2020年01月28日(火)    16:50-18:35  理学部2号館 講堂   

東京大学の臨海実験所が明治時代、理学部動物学教室の箕作佳吉教授、飯島魁教授らの努力によって、三浦半島南端の三崎に建設されて以後、相模湾のさまざまな深海性生物についての研究が進められるようになった。それらの生物の中でも、魚類としてラブカ、ミツクリザメなどの原始的サメ類や、無脊椎動物としてトリノアシ(有柄ウミユリ類)、フクロウニ、オキナエビス(長者貝)、ガラス海綿などが特に著名である。本セミナーでは、相模湾に産するこれらの深海性生物のうち、初めにフクロウニを取り上げ、その生物学を、主に発生学を中心にして述べる。相模湾のフクロウニのうち、最も浅海に棲むイイジマフクロウニは、飯島魁教授によって最初に発見され、その故に、命名者によって教授に献名されたウニである。飯島魁教授は、三崎臨海実験所の設立にかかわって以後の、彼の研究の後半生を、相模湾の深海に産するカイロードウケツなどのガラス海綿の研究に捧げたが、志半ば病に倒れた。本セミナーの後半部は、ガラス海綿に関する飯島魁教授の研究と、その事績について述べる。

参考文献
1)駒井 卓(1949)動物学上著名な日本産動物 甲文社
2)Yoshiwara, S. (1897) On the two new species of Asthenosoma from the Sea of
Sagami. Annot. Zool. 1: 5-12
3)Amemiya, S. and T. Tsuchiya (1979) Development of the echinoturid sea urchin
 Asthenosoma ijimai. Marine Biol., 52: 93-96.
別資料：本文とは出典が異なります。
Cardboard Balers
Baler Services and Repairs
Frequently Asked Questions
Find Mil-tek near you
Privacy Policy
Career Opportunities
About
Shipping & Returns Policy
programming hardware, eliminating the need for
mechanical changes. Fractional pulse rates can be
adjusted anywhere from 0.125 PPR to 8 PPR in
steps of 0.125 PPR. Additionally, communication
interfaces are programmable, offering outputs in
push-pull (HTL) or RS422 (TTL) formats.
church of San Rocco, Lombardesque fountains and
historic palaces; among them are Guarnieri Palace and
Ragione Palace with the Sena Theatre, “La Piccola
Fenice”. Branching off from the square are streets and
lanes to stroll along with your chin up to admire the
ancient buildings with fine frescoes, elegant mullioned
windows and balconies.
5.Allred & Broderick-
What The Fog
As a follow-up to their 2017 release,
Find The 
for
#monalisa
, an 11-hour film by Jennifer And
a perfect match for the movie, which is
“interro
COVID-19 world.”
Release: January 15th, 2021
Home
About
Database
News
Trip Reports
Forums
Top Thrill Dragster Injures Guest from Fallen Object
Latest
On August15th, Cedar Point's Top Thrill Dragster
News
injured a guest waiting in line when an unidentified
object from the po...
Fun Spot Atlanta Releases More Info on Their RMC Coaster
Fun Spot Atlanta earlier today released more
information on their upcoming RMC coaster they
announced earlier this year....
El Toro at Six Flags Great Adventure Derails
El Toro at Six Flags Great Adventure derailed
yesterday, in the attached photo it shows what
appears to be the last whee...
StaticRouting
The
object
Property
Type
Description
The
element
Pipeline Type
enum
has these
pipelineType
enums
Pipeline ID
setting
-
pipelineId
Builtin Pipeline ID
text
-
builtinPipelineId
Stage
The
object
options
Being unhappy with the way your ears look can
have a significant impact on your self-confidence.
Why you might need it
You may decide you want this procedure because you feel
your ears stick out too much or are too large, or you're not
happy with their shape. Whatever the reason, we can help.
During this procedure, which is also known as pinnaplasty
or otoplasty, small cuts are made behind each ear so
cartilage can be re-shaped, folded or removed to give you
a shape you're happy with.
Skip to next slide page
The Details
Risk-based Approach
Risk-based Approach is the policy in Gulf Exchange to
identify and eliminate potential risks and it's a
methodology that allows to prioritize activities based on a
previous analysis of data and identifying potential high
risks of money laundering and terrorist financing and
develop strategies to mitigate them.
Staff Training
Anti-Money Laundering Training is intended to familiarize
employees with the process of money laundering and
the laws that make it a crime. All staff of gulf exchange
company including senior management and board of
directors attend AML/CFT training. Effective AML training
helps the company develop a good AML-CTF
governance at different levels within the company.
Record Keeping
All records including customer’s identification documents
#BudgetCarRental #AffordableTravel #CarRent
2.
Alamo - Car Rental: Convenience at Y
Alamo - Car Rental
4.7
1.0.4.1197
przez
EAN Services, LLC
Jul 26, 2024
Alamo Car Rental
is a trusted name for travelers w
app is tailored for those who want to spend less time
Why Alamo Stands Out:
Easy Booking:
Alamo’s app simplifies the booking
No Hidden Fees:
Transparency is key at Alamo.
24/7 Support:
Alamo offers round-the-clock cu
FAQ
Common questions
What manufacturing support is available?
4)Amemiya, S. and Emlet, R. B. (1992) The development and larval form of an
 echinothurioid echinoid, Asthenosoma ijimai, revisited. Biol. Bull., 182: 15-30.
5)Ijima. I. (1901) Studies on the Hexactinellida. Contribution I.
 (Euplectellidae). The Journal of the College of Science, Imperial University of Tokyo,
 Japan, Vol., XV. (東京帝国大学紀要、理科、第十五冊)pp.1-299.